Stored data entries
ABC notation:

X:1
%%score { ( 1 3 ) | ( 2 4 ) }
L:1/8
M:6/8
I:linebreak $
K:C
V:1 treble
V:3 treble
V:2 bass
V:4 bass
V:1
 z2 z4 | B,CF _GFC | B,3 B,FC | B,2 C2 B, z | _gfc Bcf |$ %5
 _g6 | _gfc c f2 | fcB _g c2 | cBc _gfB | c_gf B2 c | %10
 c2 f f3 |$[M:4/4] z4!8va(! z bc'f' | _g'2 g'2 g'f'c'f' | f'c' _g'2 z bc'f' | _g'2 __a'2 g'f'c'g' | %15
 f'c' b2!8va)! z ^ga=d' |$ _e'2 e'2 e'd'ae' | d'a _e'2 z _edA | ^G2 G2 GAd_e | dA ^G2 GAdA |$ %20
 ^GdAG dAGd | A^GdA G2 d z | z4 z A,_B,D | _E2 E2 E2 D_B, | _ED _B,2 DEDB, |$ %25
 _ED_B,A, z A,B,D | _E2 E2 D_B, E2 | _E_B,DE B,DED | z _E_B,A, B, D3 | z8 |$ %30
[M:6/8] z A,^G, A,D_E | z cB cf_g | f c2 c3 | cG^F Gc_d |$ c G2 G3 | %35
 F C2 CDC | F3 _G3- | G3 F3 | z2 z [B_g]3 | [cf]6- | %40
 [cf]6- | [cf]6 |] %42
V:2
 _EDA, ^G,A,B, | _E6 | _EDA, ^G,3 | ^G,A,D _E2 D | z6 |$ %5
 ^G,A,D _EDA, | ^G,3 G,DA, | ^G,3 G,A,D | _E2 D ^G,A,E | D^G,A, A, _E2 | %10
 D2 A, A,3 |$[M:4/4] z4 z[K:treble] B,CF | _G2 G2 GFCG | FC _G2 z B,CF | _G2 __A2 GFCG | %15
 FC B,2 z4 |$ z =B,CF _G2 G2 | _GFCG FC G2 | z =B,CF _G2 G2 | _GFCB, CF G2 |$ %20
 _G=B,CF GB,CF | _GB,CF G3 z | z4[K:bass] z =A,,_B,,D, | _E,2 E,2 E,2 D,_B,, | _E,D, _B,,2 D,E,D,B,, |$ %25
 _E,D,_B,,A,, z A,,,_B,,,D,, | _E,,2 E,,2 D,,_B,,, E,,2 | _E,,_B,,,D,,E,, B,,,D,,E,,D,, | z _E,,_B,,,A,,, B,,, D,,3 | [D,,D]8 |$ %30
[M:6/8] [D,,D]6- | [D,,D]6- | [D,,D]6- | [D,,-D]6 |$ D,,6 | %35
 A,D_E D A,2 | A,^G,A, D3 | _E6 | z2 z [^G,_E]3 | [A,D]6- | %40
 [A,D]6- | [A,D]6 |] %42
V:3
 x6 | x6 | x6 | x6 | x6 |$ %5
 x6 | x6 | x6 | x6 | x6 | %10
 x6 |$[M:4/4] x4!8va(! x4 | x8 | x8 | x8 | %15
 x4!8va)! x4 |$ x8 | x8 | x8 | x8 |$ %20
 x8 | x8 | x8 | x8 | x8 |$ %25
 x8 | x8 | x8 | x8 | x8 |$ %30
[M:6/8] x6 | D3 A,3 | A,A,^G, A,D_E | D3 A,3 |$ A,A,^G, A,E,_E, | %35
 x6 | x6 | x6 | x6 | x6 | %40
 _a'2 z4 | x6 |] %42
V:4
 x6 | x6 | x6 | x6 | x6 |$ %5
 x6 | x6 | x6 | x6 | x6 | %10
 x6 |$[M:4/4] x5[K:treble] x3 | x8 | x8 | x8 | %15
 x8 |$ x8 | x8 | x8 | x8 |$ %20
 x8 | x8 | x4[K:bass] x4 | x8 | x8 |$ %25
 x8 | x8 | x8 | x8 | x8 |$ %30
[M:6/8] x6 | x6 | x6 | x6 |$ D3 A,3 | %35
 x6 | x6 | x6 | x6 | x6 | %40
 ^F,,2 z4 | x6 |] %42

▶ [INSTRUCTIONS TO FOLLOW]:
Pull out each line of the data above that contains the string "bass", and copy those lines unchanged.

▶ [TASK RESPONSE]:
V:2 bass
V:4 bass
 _G=B,CF GB,CF | _GB,CF G3 z | z4[K:bass] z =A,,_B,,D, | _E,2 E,2 E,2 D,_B,, | _E,D, _B,,2 D,E,D,B,, |$ %25
 x8 | x8 | x4[K:bass] x4 | x8 | x8 |$ %25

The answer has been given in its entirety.